*** Opening of Records supplied ***

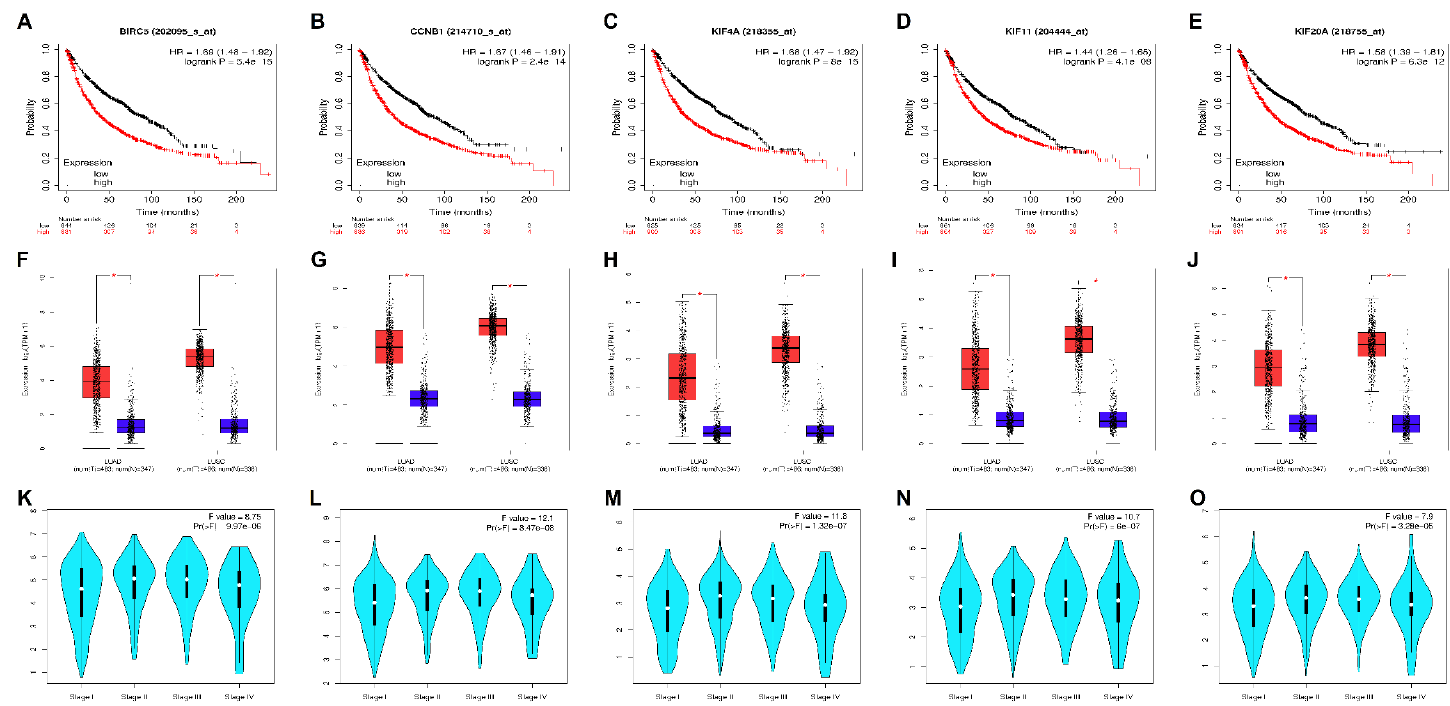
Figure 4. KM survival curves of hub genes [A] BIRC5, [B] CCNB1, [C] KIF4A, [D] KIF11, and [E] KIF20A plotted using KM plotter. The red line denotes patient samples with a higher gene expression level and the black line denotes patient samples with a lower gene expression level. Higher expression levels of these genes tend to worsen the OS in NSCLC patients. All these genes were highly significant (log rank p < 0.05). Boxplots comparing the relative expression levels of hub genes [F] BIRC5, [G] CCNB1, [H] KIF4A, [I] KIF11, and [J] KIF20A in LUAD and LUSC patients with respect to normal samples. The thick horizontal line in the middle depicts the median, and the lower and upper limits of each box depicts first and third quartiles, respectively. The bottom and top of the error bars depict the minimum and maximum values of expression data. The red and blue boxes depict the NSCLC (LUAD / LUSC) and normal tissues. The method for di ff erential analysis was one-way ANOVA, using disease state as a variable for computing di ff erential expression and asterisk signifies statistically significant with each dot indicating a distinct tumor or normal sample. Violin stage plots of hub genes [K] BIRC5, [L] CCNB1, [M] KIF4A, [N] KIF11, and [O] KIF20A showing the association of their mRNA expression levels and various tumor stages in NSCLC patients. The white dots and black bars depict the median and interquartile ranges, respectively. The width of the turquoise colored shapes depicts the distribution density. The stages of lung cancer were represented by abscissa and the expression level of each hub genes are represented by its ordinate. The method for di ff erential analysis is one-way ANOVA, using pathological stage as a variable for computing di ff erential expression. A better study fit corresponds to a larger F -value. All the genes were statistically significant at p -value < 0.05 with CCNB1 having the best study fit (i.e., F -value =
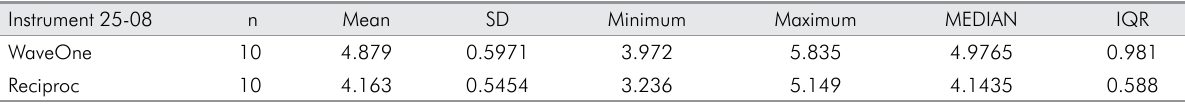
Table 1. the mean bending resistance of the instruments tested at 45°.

*** Close of Records supplied ***
*** Opening of Records supplied ***

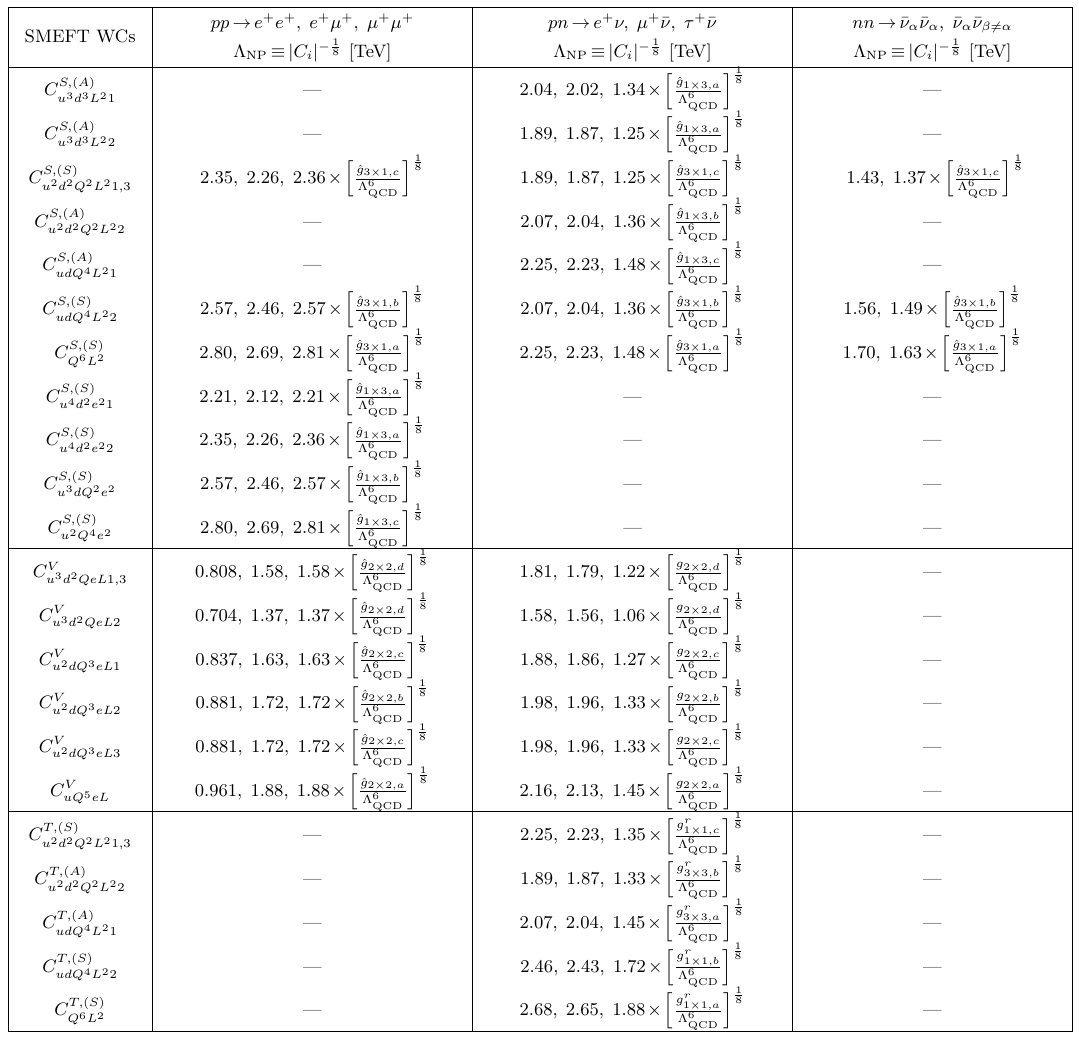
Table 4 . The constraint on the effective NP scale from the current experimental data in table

*** Close of Records supplied ***

● **Required action**
Lines in the listing above that contain the word "Table" must be copied; leave out the rest.

● **Your solution**
Table 1. the mean bending resistance of the instruments tested at 45°.
Table 4 . The constraint on the effective NP scale from the current experimental data in table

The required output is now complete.